MR. MASUO suggested matching whichever state has the highest
level. For example, if Minnesota has 300 percent, Alaska should
as well.
SENATOR DYSON commented that presupposes that Minnesota has a
process that even you with all your experience can't figure out.
He added that he rejects the premise that you can't stand up for
a group unless you're a part of it because many of the advances
in human rights around the world have been made by people who
were loathe to fight for the rights of others who were different
than they were.
2:51:27 PM
SENATOR PASKVAN asked him to estimate the number of Alaskan kids
that would not get appropriate medical care if the qualifying
level were 200-250 percent.
MR. MASUO replied he doesn't know the numbers, but when the
level was 200 percent they got a good group of kids and at 250
percent they would have gotten an even larger group. He said he
would like the notion of insurance to be removed because it's a
hindrance to parents that have purchased it. He cited an
example.
2:55:03 PM
CHAIR DAVIS described Denali Kid Care as a wonderful and proven
program and said she would like to move forward from the 175
percent level. For 4 years she's introduced legislation to raise
the income level to 200 percent of the poverty level percent and
when it passed the income level was reduced to 175 percent and
that's where it stands today. She said she plans to introduce
the legislation again next year and hopes to work out the
differences. At this point Alaska is near the bottom and is one
of just three states that have a standard that is less than 200
percent. We need to do everything possible to provide insurance
for those 30,000 uninsured Alaskan children who could qualify
for this program, she said.
SENATOR PASKVAN asked if there is any way to analyze how many
kids are not receiving appropriate medical care.

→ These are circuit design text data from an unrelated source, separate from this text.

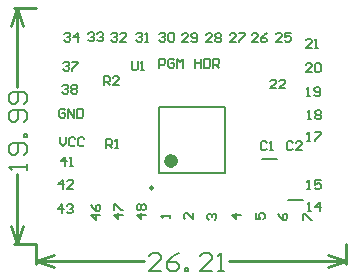
<source format=gto>
%FSLAX25Y25*%
%MOIN*%
G70*
G01*
G75*
G04 Layer_Color=65535*
%ADD10R,0.05906X0.05118*%
%ADD11O,0.06890X0.01181*%
%ADD12O,0.01181X0.06890*%
%ADD13R,0.05118X0.05906*%
%ADD14C,0.00700*%
%ADD15C,0.04724*%
%ADD16R,0.04724X0.04724*%
%ADD17R,0.04724X0.04724*%
%ADD18C,0.03150*%
%ADD19C,0.02362*%
%ADD20C,0.00984*%
%ADD21C,0.01000*%
%ADD22C,0.00787*%
%ADD23C,0.00500*%
%ADD24C,0.00600*%
D19*
X46054Y27622D02*
G03*
X46054Y27622I-1181J0D01*
G01*
D20*
X38869Y18666D02*
G03*
X38869Y18666I-492J0D01*
G01*
D21*
X-7605Y78691D02*
X0D01*
X-7605Y0D02*
X0D01*
X-6605Y52341D02*
Y78691D01*
Y0D02*
Y23150D01*
X-8605Y72691D02*
X-6605Y78691D01*
X-4605Y72691D01*
X-6605Y0D02*
X-4605Y6000D01*
X-8605D02*
X-6605Y0D01*
X103200Y-6610D02*
Y0D01*
X0Y-6610D02*
Y0D01*
X64096Y-5610D02*
X103200D01*
X0D02*
X35904D01*
X97200Y-3610D02*
X103200Y-5610D01*
X97200Y-7610D02*
X103200Y-5610D01*
X0D02*
X6000Y-7610D01*
X0Y-5610D02*
X6000Y-3610D01*
D22*
X83801Y14503D02*
X88919D01*
X62983Y23685D02*
Y45733D01*
X40936Y23685D02*
Y45733D01*
X62983D01*
X40936Y23685D02*
X62983D01*
X75101Y28289D02*
X80219D01*
D23*
X41021Y58763D02*
Y61762D01*
X42521D01*
X43021Y61262D01*
Y60263D01*
X42521Y59763D01*
X41021D01*
X46020Y61262D02*
X45520Y61762D01*
X44520D01*
X44020Y61262D01*
Y59263D01*
X44520Y58763D01*
X45520D01*
X46020Y59263D01*
Y60263D01*
X45020D01*
X47019Y58763D02*
Y61762D01*
X48019Y60763D01*
X49019Y61762D01*
Y58763D01*
X53017Y61762D02*
Y58763D01*
Y60263D01*
X55017D01*
Y61762D01*
Y58763D01*
X56016Y61762D02*
Y58763D01*
X57516D01*
X58016Y59263D01*
Y61262D01*
X57516Y61762D01*
X56016D01*
X59016Y58763D02*
Y61762D01*
X60515D01*
X61015Y61262D01*
Y60263D01*
X60515Y59763D01*
X59016D01*
X60015D02*
X61015Y58763D01*
X31760Y60908D02*
Y58409D01*
X32260Y57909D01*
X33259D01*
X33759Y58409D01*
Y60908D01*
X34759Y57909D02*
X35758D01*
X35259D01*
Y60908D01*
X34759Y60408D01*
X22460Y52909D02*
Y55908D01*
X23959D01*
X24459Y55408D01*
Y54408D01*
X23959Y53909D01*
X22460D01*
X23459D02*
X24459Y52909D01*
X27458D02*
X25459D01*
X27458Y54908D01*
Y55408D01*
X26958Y55908D01*
X25959D01*
X25459Y55408D01*
X23260Y31909D02*
Y34908D01*
X24759D01*
X25259Y34408D01*
Y33408D01*
X24759Y32909D01*
X23260D01*
X24259D02*
X25259Y31909D01*
X26259D02*
X27258D01*
X26759D01*
Y34908D01*
X26259Y34408D01*
X85459Y33683D02*
X84959Y34183D01*
X83960D01*
X83460Y33683D01*
Y31683D01*
X83960Y31184D01*
X84959D01*
X85459Y31683D01*
X88458Y31184D02*
X86459D01*
X88458Y33183D01*
Y33683D01*
X87958Y34183D01*
X86959D01*
X86459Y33683D01*
X76759Y33708D02*
X76259Y34208D01*
X75260D01*
X74760Y33708D01*
Y31709D01*
X75260Y31209D01*
X76259D01*
X76759Y31709D01*
X77759Y31209D02*
X78758D01*
X78259D01*
Y34208D01*
X77759Y33708D01*
X7989Y35449D02*
Y33450D01*
X8989Y32451D01*
X9989Y33450D01*
Y35449D01*
X12988Y34950D02*
X12488Y35449D01*
X11488D01*
X10988Y34950D01*
Y32950D01*
X11488Y32451D01*
X12488D01*
X12988Y32950D01*
X15987Y34950D02*
X15487Y35449D01*
X14487D01*
X13987Y34950D01*
Y32950D01*
X14487Y32451D01*
X15487D01*
X15987Y32950D01*
X9618Y44573D02*
X9118Y45073D01*
X8118D01*
X7618Y44573D01*
Y42574D01*
X8118Y42074D01*
X9118D01*
X9618Y42574D01*
Y43574D01*
X8618D01*
X10617Y42074D02*
Y45073D01*
X12617Y42074D01*
Y45073D01*
X13616D02*
Y42074D01*
X15116D01*
X15616Y42574D01*
Y44573D01*
X15116Y45073D01*
X13616D01*
X44620Y8607D02*
Y9606D01*
Y9106D01*
X41621D01*
X42121Y8607D01*
X52047Y10228D02*
Y8228D01*
X50048Y10228D01*
X49548D01*
X49048Y9728D01*
Y8728D01*
X49548Y8228D01*
X57520Y8051D02*
X57020Y8550D01*
Y9550D01*
X57520Y10050D01*
X58020D01*
X58520Y9550D01*
Y9050D01*
Y9550D01*
X59020Y10050D01*
X59520D01*
X60019Y9550D01*
Y8550D01*
X59520Y8051D01*
X68195Y9702D02*
X65196D01*
X66695Y8203D01*
Y10202D01*
X73168Y10126D02*
Y8127D01*
X74668D01*
X74168Y9127D01*
Y9626D01*
X74668Y10126D01*
X75667D01*
X76167Y9626D01*
Y8627D01*
X75667Y8127D01*
X80633Y9974D02*
X81132Y8974D01*
X82132Y7975D01*
X83132D01*
X83631Y8474D01*
Y9474D01*
X83132Y9974D01*
X82632D01*
X82132Y9474D01*
Y7975D01*
X88883Y8052D02*
Y10051D01*
X89383D01*
X91382Y8052D01*
X91882D01*
X90511Y10779D02*
X91510D01*
X91010D01*
Y13778D01*
X90511Y13278D01*
X94509Y10779D02*
Y13778D01*
X93010Y12279D01*
X95009D01*
X90309Y18130D02*
X91308D01*
X90809D01*
Y21129D01*
X90309Y20629D01*
X94807Y21129D02*
X92808D01*
Y19630D01*
X93808Y20130D01*
X94308D01*
X94807Y19630D01*
Y18630D01*
X94308Y18130D01*
X93308D01*
X92808Y18630D01*
X90360Y34151D02*
X91359D01*
X90859D01*
Y37150D01*
X90360Y36650D01*
X92859Y37150D02*
X94858D01*
Y36650D01*
X92859Y34650D01*
Y34151D01*
X90385Y41590D02*
X91385D01*
X90885D01*
Y44589D01*
X90385Y44089D01*
X92884D02*
X93384Y44589D01*
X94384D01*
X94883Y44089D01*
Y43589D01*
X94384Y43089D01*
X94883Y42589D01*
Y42090D01*
X94384Y41590D01*
X93384D01*
X92884Y42090D01*
Y42589D01*
X93384Y43089D01*
X92884Y43589D01*
Y44089D01*
X93384Y43089D02*
X94384D01*
X90080Y49232D02*
X91080D01*
X90580D01*
Y52231D01*
X90080Y51731D01*
X92580Y49732D02*
X93079Y49232D01*
X94079D01*
X94579Y49732D01*
Y51731D01*
X94079Y52231D01*
X93079D01*
X92580Y51731D01*
Y51231D01*
X93079Y50731D01*
X94579D01*
X91826Y57229D02*
X89826D01*
X91826Y59229D01*
Y59729D01*
X91326Y60228D01*
X90326D01*
X89826Y59729D01*
X92825D02*
X93325Y60228D01*
X94325D01*
X94825Y59729D01*
Y57729D01*
X94325Y57229D01*
X93325D01*
X92825Y57729D01*
Y59729D01*
X91800Y65405D02*
X89801D01*
X91800Y67404D01*
Y67904D01*
X91300Y68404D01*
X90301D01*
X89801Y67904D01*
X92800Y65405D02*
X93800D01*
X93300D01*
Y68404D01*
X92800Y67904D01*
X79893Y51771D02*
X77894D01*
X79893Y53770D01*
Y54270D01*
X79393Y54770D01*
X78393D01*
X77894Y54270D01*
X82892Y51771D02*
X80892D01*
X82892Y53770D01*
Y54270D01*
X82392Y54770D01*
X81392D01*
X80892Y54270D01*
X81764Y67301D02*
X79764D01*
X81764Y69301D01*
Y69800D01*
X81264Y70300D01*
X80264D01*
X79764Y69800D01*
X84763Y70300D02*
X82763D01*
Y68801D01*
X83763Y69301D01*
X84263D01*
X84763Y68801D01*
Y67801D01*
X84263Y67301D01*
X83263D01*
X82763Y67801D01*
X73855Y67255D02*
X71856D01*
X73855Y69254D01*
Y69754D01*
X73356Y70254D01*
X72356D01*
X71856Y69754D01*
X76854Y70254D02*
X75855Y69754D01*
X74855Y68754D01*
Y67754D01*
X75355Y67255D01*
X76354D01*
X76854Y67754D01*
Y68254D01*
X76354Y68754D01*
X74855D01*
X66505Y67115D02*
X64506D01*
X66505Y69114D01*
Y69614D01*
X66005Y70114D01*
X65006D01*
X64506Y69614D01*
X67505Y70114D02*
X69504D01*
Y69614D01*
X67505Y67615D01*
Y67115D01*
X58689Y67161D02*
X56690D01*
X58689Y69160D01*
Y69660D01*
X58189Y70160D01*
X57189D01*
X56690Y69660D01*
X59689D02*
X60188Y70160D01*
X61188D01*
X61688Y69660D01*
Y69160D01*
X61188Y68660D01*
X61688Y68160D01*
Y67660D01*
X61188Y67161D01*
X60188D01*
X59689Y67660D01*
Y68160D01*
X60188Y68660D01*
X59689Y69160D01*
Y69660D01*
X60188Y68660D02*
X61188D01*
X50549Y67208D02*
X48549D01*
X50549Y69207D01*
Y69707D01*
X50049Y70207D01*
X49049D01*
X48549Y69707D01*
X51548Y67708D02*
X52048Y67208D01*
X53048D01*
X53548Y67708D01*
Y69707D01*
X53048Y70207D01*
X52048D01*
X51548Y69707D01*
Y69207D01*
X52048Y68708D01*
X53548D01*
X40874Y69893D02*
X41373Y70393D01*
X42373D01*
X42873Y69893D01*
Y69394D01*
X42373Y68894D01*
X41873D01*
X42373D01*
X42873Y68394D01*
Y67894D01*
X42373Y67394D01*
X41373D01*
X40874Y67894D01*
X43872Y69893D02*
X44372Y70393D01*
X45372D01*
X45872Y69893D01*
Y67894D01*
X45372Y67394D01*
X44372D01*
X43872Y67894D01*
Y69893D01*
X33291Y69847D02*
X33790Y70347D01*
X34790D01*
X35290Y69847D01*
Y69347D01*
X34790Y68847D01*
X34290D01*
X34790D01*
X35290Y68347D01*
Y67848D01*
X34790Y67348D01*
X33790D01*
X33291Y67848D01*
X36290Y67348D02*
X37289D01*
X36790D01*
Y70347D01*
X36290Y69847D01*
X24870Y69847D02*
X25370Y70347D01*
X26370D01*
X26870Y69847D01*
Y69347D01*
X26370Y68847D01*
X25870D01*
X26370D01*
X26870Y68347D01*
Y67847D01*
X26370Y67348D01*
X25370D01*
X24870Y67847D01*
X29869Y67348D02*
X27869D01*
X29869Y69347D01*
Y69847D01*
X29369Y70347D01*
X28369D01*
X27869Y69847D01*
X17241Y69986D02*
X17741Y70486D01*
X18741D01*
X19241Y69986D01*
Y69486D01*
X18741Y68987D01*
X18241D01*
X18741D01*
X19241Y68487D01*
Y67987D01*
X18741Y67487D01*
X17741D01*
X17241Y67987D01*
X20240Y69986D02*
X20740Y70486D01*
X21740D01*
X22240Y69986D01*
Y69486D01*
X21740Y68987D01*
X21240D01*
X21740D01*
X22240Y68487D01*
Y67987D01*
X21740Y67487D01*
X20740D01*
X20240Y67987D01*
X9333Y69800D02*
X9832Y70300D01*
X10832D01*
X11332Y69800D01*
Y69301D01*
X10832Y68801D01*
X10332D01*
X10832D01*
X11332Y68301D01*
Y67801D01*
X10832Y67301D01*
X9832D01*
X9333Y67801D01*
X13831Y67301D02*
Y70300D01*
X12332Y68801D01*
X14331D01*
X9007Y60217D02*
X9507Y60717D01*
X10507D01*
X11006Y60217D01*
Y59717D01*
X10507Y59218D01*
X10007D01*
X10507D01*
X11006Y58718D01*
Y58218D01*
X10507Y57718D01*
X9507D01*
X9007Y58218D01*
X12006Y60717D02*
X14006D01*
Y60217D01*
X12006Y58218D01*
Y57718D01*
X8681Y52495D02*
X9181Y52995D01*
X10181D01*
X10681Y52495D01*
Y51995D01*
X10181Y51495D01*
X9681D01*
X10181D01*
X10681Y50995D01*
Y50495D01*
X10181Y49996D01*
X9181D01*
X8681Y50495D01*
X11680Y52495D02*
X12180Y52995D01*
X13180D01*
X13680Y52495D01*
Y51995D01*
X13180Y51495D01*
X13680Y50995D01*
Y50495D01*
X13180Y49996D01*
X12180D01*
X11680Y50495D01*
Y50995D01*
X12180Y51495D01*
X11680Y51995D01*
Y52495D01*
X12180Y51495D02*
X13180D01*
X9576Y26038D02*
Y29037D01*
X8077Y27537D01*
X10076D01*
X11076Y26038D02*
X12075D01*
X11576D01*
Y29037D01*
X11076Y28537D01*
X8785Y18315D02*
Y21314D01*
X7286Y19815D01*
X9285D01*
X12284Y18315D02*
X10285D01*
X12284Y20315D01*
Y20814D01*
X11784Y21314D01*
X10785D01*
X10285Y20814D01*
X8691Y10127D02*
Y13126D01*
X7192Y11626D01*
X9191D01*
X10191Y12626D02*
X10691Y13126D01*
X11690D01*
X12190Y12626D01*
Y12126D01*
X11690Y11626D01*
X11191D01*
X11690D01*
X12190Y11127D01*
Y10627D01*
X11690Y10127D01*
X10691D01*
X10191Y10627D01*
X21242Y9487D02*
X18243D01*
X19742Y7988D01*
Y9987D01*
X18243Y12986D02*
X18743Y11986D01*
X19742Y10987D01*
X20742D01*
X21242Y11487D01*
Y12486D01*
X20742Y12986D01*
X20242D01*
X19742Y12486D01*
Y10987D01*
X28732Y9766D02*
X25733D01*
X27232Y8267D01*
Y10266D01*
X25733Y11266D02*
Y13265D01*
X26232D01*
X28232Y11266D01*
X28732D01*
X36454Y9673D02*
X33455D01*
X34955Y8174D01*
Y10173D01*
X33955Y11173D02*
X33455Y11673D01*
Y12672D01*
X33955Y13172D01*
X34455D01*
X34955Y12672D01*
X35454Y13172D01*
X35954D01*
X36454Y12672D01*
Y11673D01*
X35954Y11173D01*
X35454D01*
X34955Y11673D01*
X34455Y11173D01*
X33955D01*
X34955Y11673D02*
Y12672D01*
D24*
X-3006Y24750D02*
Y26749D01*
Y25749D01*
X-9004D01*
X-8004Y24750D01*
X-4005Y29748D02*
X-3006Y30748D01*
Y32747D01*
X-4005Y33747D01*
X-8004D01*
X-9004Y32747D01*
Y30748D01*
X-8004Y29748D01*
X-7004D01*
X-6005Y30748D01*
Y33747D01*
X-3006Y35746D02*
X-4005D01*
Y36746D01*
X-3006D01*
Y35746D01*
X-4005Y40745D02*
X-3006Y41744D01*
Y43744D01*
X-4005Y44743D01*
X-8004D01*
X-9004Y43744D01*
Y41744D01*
X-8004Y40745D01*
X-7004D01*
X-6005Y41744D01*
Y44743D01*
X-4005Y46743D02*
X-3006Y47742D01*
Y49742D01*
X-4005Y50741D01*
X-8004D01*
X-9004Y49742D01*
Y47742D01*
X-8004Y46743D01*
X-7004D01*
X-6005Y47742D01*
Y50741D01*
X41503Y-9209D02*
X37504D01*
X41503Y-5210D01*
Y-4211D01*
X40503Y-3211D01*
X38504D01*
X37504Y-4211D01*
X47501Y-3211D02*
X45501Y-4211D01*
X43502Y-6210D01*
Y-8209D01*
X44502Y-9209D01*
X46501D01*
X47501Y-8209D01*
Y-7210D01*
X46501Y-6210D01*
X43502D01*
X49500Y-9209D02*
Y-8209D01*
X50500D01*
Y-9209D01*
X49500D01*
X58497D02*
X54498D01*
X58497Y-5210D01*
Y-4211D01*
X57498Y-3211D01*
X55498D01*
X54498Y-4211D01*
X60497Y-9209D02*
X62496D01*
X61496D01*
Y-3211D01*
X60497Y-4211D01*
M02*

</source>
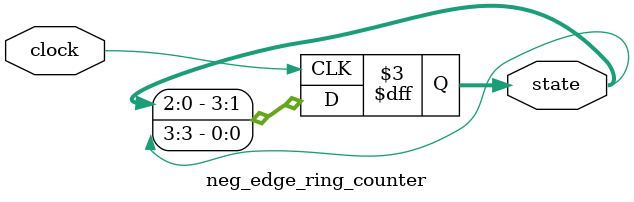
<source format=sv>
module neg_edge_ring_counter #(parameter BITS = 4)(
    input wire clock,
    output reg [BITS-1:0] state
);
    initial state = 4'b0001;
    
    always @(negedge clock) begin
        state <= {state[BITS-2:0], state[BITS-1]};
    end
endmodule
</source>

MR. SHERWOOD said the biggest stumbling block is getting
information about people's income if their care isn't
compensated.
2:59:10 PM
SENATOR PASKVAN said he's just trying to figure out how to
analyze how many kids aren't getting care at a particular income
level.
MR. SHERWOOD offered to do a demographic analysis to estimate
the number of kids that will fall within the different income
brackets.
CHAIR DAVIS thanked everyone who participated and said the
committee will continue to work to find resolution to this
problem. She added that it is indeed a problem when a state like
this can't cover its uninsured children because the state is
certainly capable of doing so.
3:02:22 PM
There being no further business to come before the committee,
Chair Davis adjourned the Senate Health and Social Services
Standing Committee hearing at 3:02 p.m.